IH.564
The kitchen through a different lens
There’s a certain magic to a kitchen. A patch of worn rug beneath your feet, a quiet witness to years of life, laughter, and togetherness. Words by our friend and photographer Leigh Simpson.
Leigh was moved to pen the story for this project after noticing a small patch of worn carpet by the Everhot during the photoshoot. A carpet that has been a loyal travelling companion from house to house to home by its owners. Full of surprises, the very next day, this delightful story arrived in our inbox.
Clients: Sarah and David
Location: Lindfield
Property: A prominent quintessential English village tea house set in the heart of historic Lindfield
Architect: Gould Baxter
Project scope: Kitchen, Pantry, Utility, Parlour Light
Material palette: Blackened Band-Sawn Oak, Mid Century Oak, Fenix Giallo Evora and Bianco Malé, Antique Brass, Soapstone, Rugged Concrete
For me the word carpet should be preceded by either flying, Persian or magic.
Either way it was comfortable, right between the slate flagstones and the deep granite top of the island.
Sporting a worn, or more politely perhaps, characterful patch exactly where I stood. Next to the island, perpendicular to the soft light from the garden, within easy reach of the Everhot.
A COLOURFUL TANGIBLE WOVEN REFERENCE TO THE MOST FREQUENTED PART OF THE KITCHEN.
A rug, a reassurance perhaps, something of simple beauty and function that has followed its owner as they travelled through the years from town to country to village to home.
A witness to countless preparations, family traditions; the ritual of chopping onions, celery and carrots for the soffritto, sorting baskets of field mushrooms, children, rolling pins and icing sugar everywhere.
There is a reassurance in the familiar, it comforts us through life.
IN THIS KITCHEN IT SOOTHES A TRANSITION, BRIDGING THE RESPECT FOR VERNACULAR OF THE VILLAGE WHILST EMBRACING THE EXCITEMENT OF THE NEW.
From the giant slate flagstones to rich honey coloured cor-ten steel, structural English Woodland oak beams, revealed through plaster, blackened over time.
This kitchens contemporary rough sawn black frames, with time ahead of them still. Even an ancient fresh water well, just a few feet from the instantaneous boil of the new tap.
We even introduce the familiar reassurance of patina into the new.
Witness the slim geometry of the Crittall windows, a homage to our industrial past looking as contemporary now as you could possibly imagine.

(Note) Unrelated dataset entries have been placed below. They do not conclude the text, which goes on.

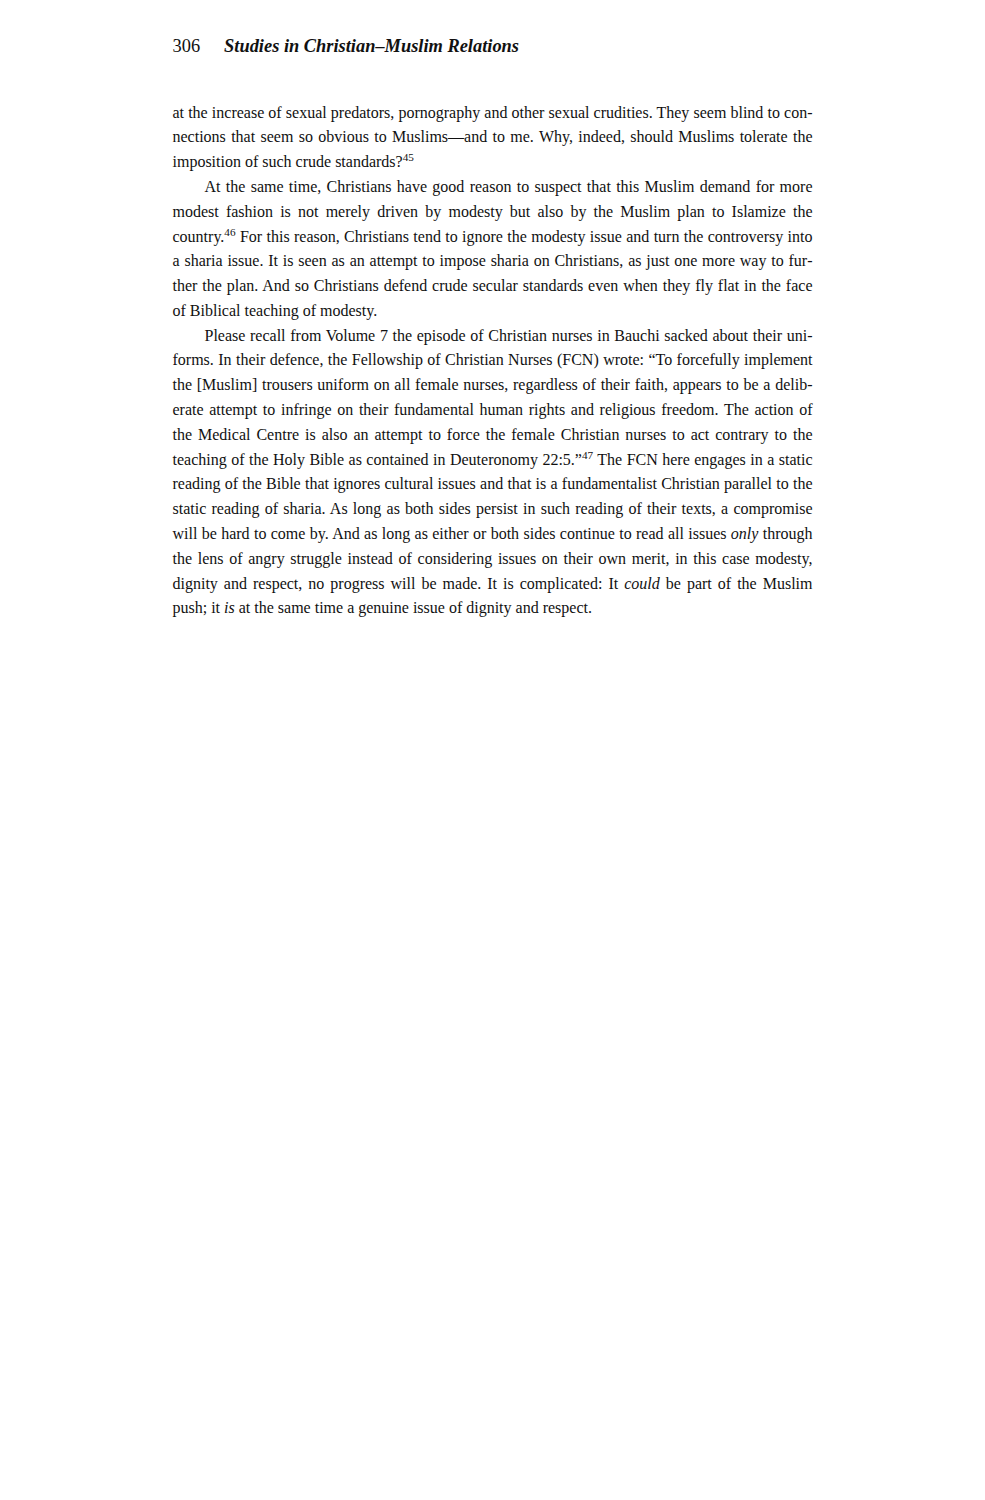306 Studies in Christian–Muslim Relations
at the increase of sexual predators, pornography and other sexual crudities. They seem blind to connections that seem so obvious to Muslims—and to me. Why, indeed, should Muslims tolerate the imposition of such crude standards?45
At the same time, Christians have good reason to suspect that this Muslim demand for more modest fashion is not merely driven by modesty but also by the Muslim plan to Islamize the country.46 For this reason, Christians tend to ignore the modesty issue and turn the controversy into a sharia issue. It is seen as an attempt to impose sharia on Christians, as just one more way to further the plan. And so Christians defend crude secular standards even when they fly flat in the face of Biblical teaching of modesty.
Please recall from Volume 7 the episode of Christian nurses in Bauchi sacked about their uniforms. In their defence, the Fellowship of Christian Nurses (FCN) wrote: “To forcefully implement the [Muslim] trousers uniform on all female nurses, regardless of their faith, appears to be a deliberate attempt to infringe on their fundamental human rights and religious freedom. The action of the Medical Centre is also an attempt to force the female Christian nurses to act contrary to the teaching of the Holy Bible as contained in Deuteronomy 22:5.”47 The FCN here engages in a static reading of the Bible that ignores cultural issues and that is a fundamentalist Christian parallel to the static reading of sharia. As long as both sides persist in such reading of their texts, a compromise will be hard to come by. And as long as either or both sides continue to read all issues only through the lens of angry struggle instead of considering issues on their own merit, in this case modesty, dignity and respect, no progress will be made. It is complicated: It could be part of the Muslim push; it is at the same time a genuine issue of dignity and respect.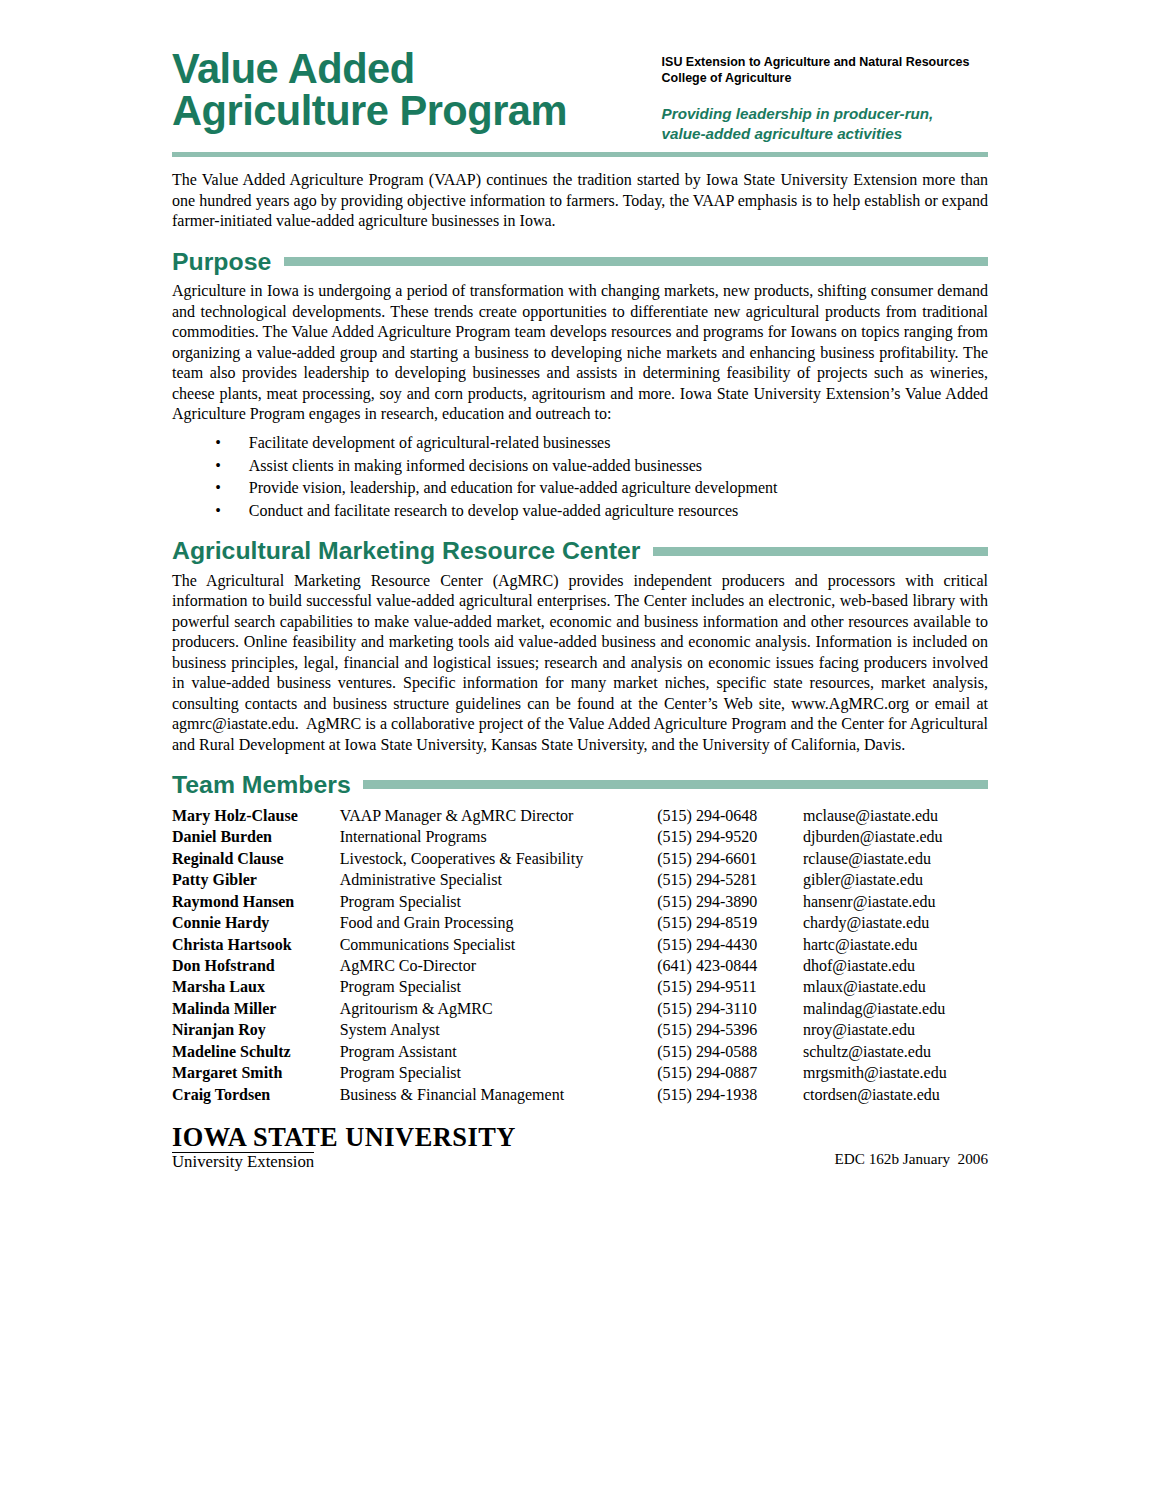Value Added
Agriculture Program
ISU Extension to Agriculture and Natural Resources
College of Agriculture
Providing leadership in producer-run,
value-added agriculture activities
The Value Added Agriculture Program (VAAP) continues the tradition started by Iowa State University Extension more than one hundred years ago by providing objective information to farmers. Today, the VAAP emphasis is to help establish or expand farmer-initiated value-added agriculture businesses in Iowa.
Purpose
Agriculture in Iowa is undergoing a period of transformation with changing markets, new products, shifting consumer demand and technological developments. These trends create opportunities to differentiate new agricultural products from traditional commodities. The Value Added Agriculture Program team develops resources and programs for Iowans on topics ranging from organizing a value-added group and starting a business to developing niche markets and enhancing business profitability. The team also provides leadership to developing businesses and assists in determining feasibility of projects such as wineries, cheese plants, meat processing, soy and corn products, agritourism and more. Iowa State University Extension’s Value Added Agriculture Program engages in research, education and outreach to:
Facilitate development of agricultural-related businesses
Assist clients in making informed decisions on value-added businesses
Provide vision, leadership, and education for value-added agriculture development
Conduct and facilitate research to develop value-added agriculture resources
Agricultural Marketing Resource Center
The Agricultural Marketing Resource Center (AgMRC) provides independent producers and processors with critical information to build successful value-added agricultural enterprises. The Center includes an electronic, web-based library with powerful search capabilities to make value-added market, economic and business information and other resources available to producers. Online feasibility and marketing tools aid value-added business and economic analysis. Information is included on business principles, legal, financial and logistical issues; research and analysis on economic issues facing producers involved in value-added business ventures. Specific information for many market niches, specific state resources, market analysis, consulting contacts and business structure guidelines can be found at the Center’s Web site, www.AgMRC.org or email at agmrc@iastate.edu. AgMRC is a collaborative project of the Value Added Agriculture Program and the Center for Agricultural and Rural Development at Iowa State University, Kansas State University, and the University of California, Davis.
Team Members
| Mary Holz-Clause | VAAP Manager & AgMRC Director | (515) 294-0648 | mclause@iastate.edu |
| Daniel Burden | International Programs | (515) 294-9520 | djburden@iastate.edu |
| Reginald Clause | Livestock, Cooperatives & Feasibility | (515) 294-6601 | rclause@iastate.edu |
| Patty Gibler | Administrative Specialist | (515) 294-5281 | gibler@iastate.edu |
| Raymond Hansen | Program Specialist | (515) 294-3890 | hansenr@iastate.edu |
| Connie Hardy | Food and Grain Processing | (515) 294-8519 | chardy@iastate.edu |
| Christa Hartsook | Communications Specialist | (515) 294-4430 | hartc@iastate.edu |
| Don Hofstrand | AgMRC Co-Director | (641) 423-0844 | dhof@iastate.edu |
| Marsha Laux | Program Specialist | (515) 294-9511 | mlaux@iastate.edu |
| Malinda Miller | Agritourism & AgMRC | (515) 294-3110 | malindag@iastate.edu |
| Niranjan Roy | System Analyst | (515) 294-5396 | nroy@iastate.edu |
| Madeline Schultz | Program Assistant | (515) 294-0588 | schultz@iastate.edu |
| Margaret Smith | Program Specialist | (515) 294-0887 | mrgsmith@iastate.edu |
| Craig Tordsen | Business & Financial Management | (515) 294-1938 | ctordsen@iastate.edu |
IOWA STATE UNIVERSITY
University Extension
EDC 162b January 2006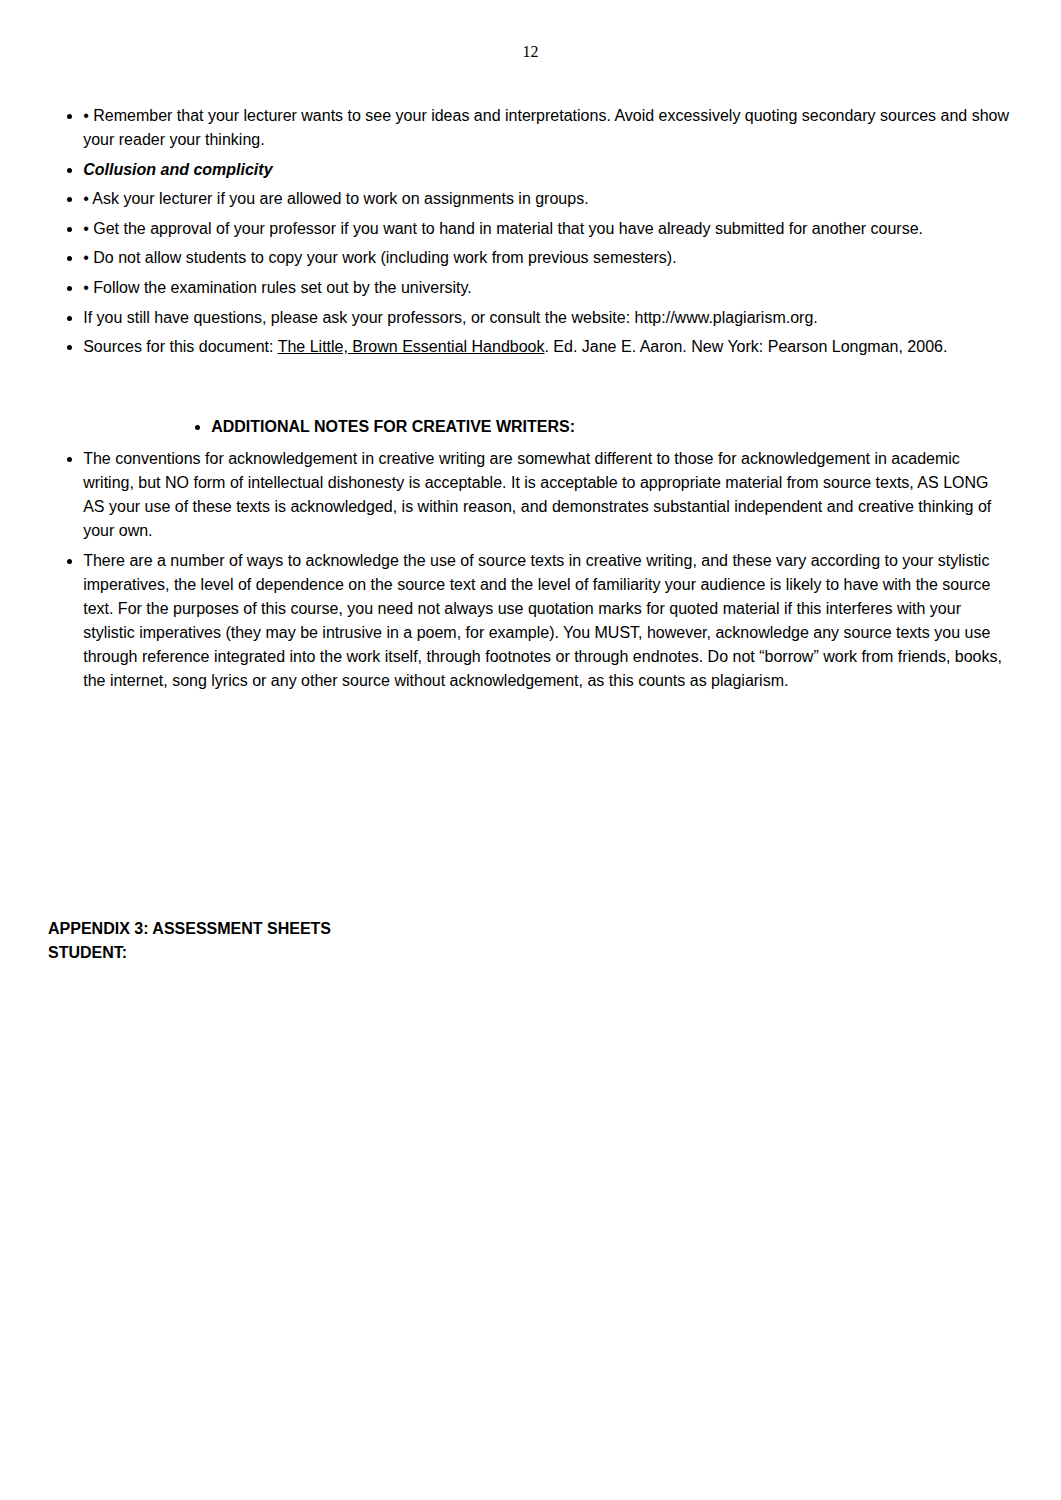12
• Remember that your lecturer wants to see your ideas and interpretations. Avoid excessively quoting secondary sources and show your reader your thinking.
Collusion and complicity
• Ask your lecturer if you are allowed to work on assignments in groups.
• Get the approval of your professor if you want to hand in material that you have already submitted for another course.
• Do not allow students to copy your work (including work from previous semesters).
• Follow the examination rules set out by the university.
If you still have questions, please ask your professors, or consult the website: http://www.plagiarism.org.
Sources for this document: The Little, Brown Essential Handbook. Ed. Jane E. Aaron. New York: Pearson Longman, 2006.
Additional notes for creative writers:
The conventions for acknowledgement in creative writing are somewhat different to those for acknowledgement in academic writing, but NO form of intellectual dishonesty is acceptable. It is acceptable to appropriate material from source texts, AS LONG AS your use of these texts is acknowledged, is within reason, and demonstrates substantial independent and creative thinking of your own.
There are a number of ways to acknowledge the use of source texts in creative writing, and these vary according to your stylistic imperatives, the level of dependence on the source text and the level of familiarity your audience is likely to have with the source text. For the purposes of this course, you need not always use quotation marks for quoted material if this interferes with your stylistic imperatives (they may be intrusive in a poem, for example). You MUST, however, acknowledge any source texts you use through reference integrated into the work itself, through footnotes or through endnotes. Do not “borrow” work from friends, books, the internet, song lyrics or any other source without acknowledgement, as this counts as plagiarism.
APPENDIX 3: ASSESSMENT SHEETS
STUDENT:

Anything bespoke and unique, whether it be hand dyed colours knotted between weft and warp or the familiar reassurance of the kitchen, is an excuse to stop and admire, to wonder, and I know exactly which patch of carpet I’ll be standing on whilst doing so.
As part of our IH.564 project launch, we are celebrating our friend and photographer Leigh Simpson. His three-decade career has captured everything from lampposts and pink flamingos to timeless kitchens, transforming everyday spaces into art through his lens. After spending the latter half of his career photographing – amongst other things - Inglis Hall kitchens, we thought it was time to flip the focus and hear his side of the story.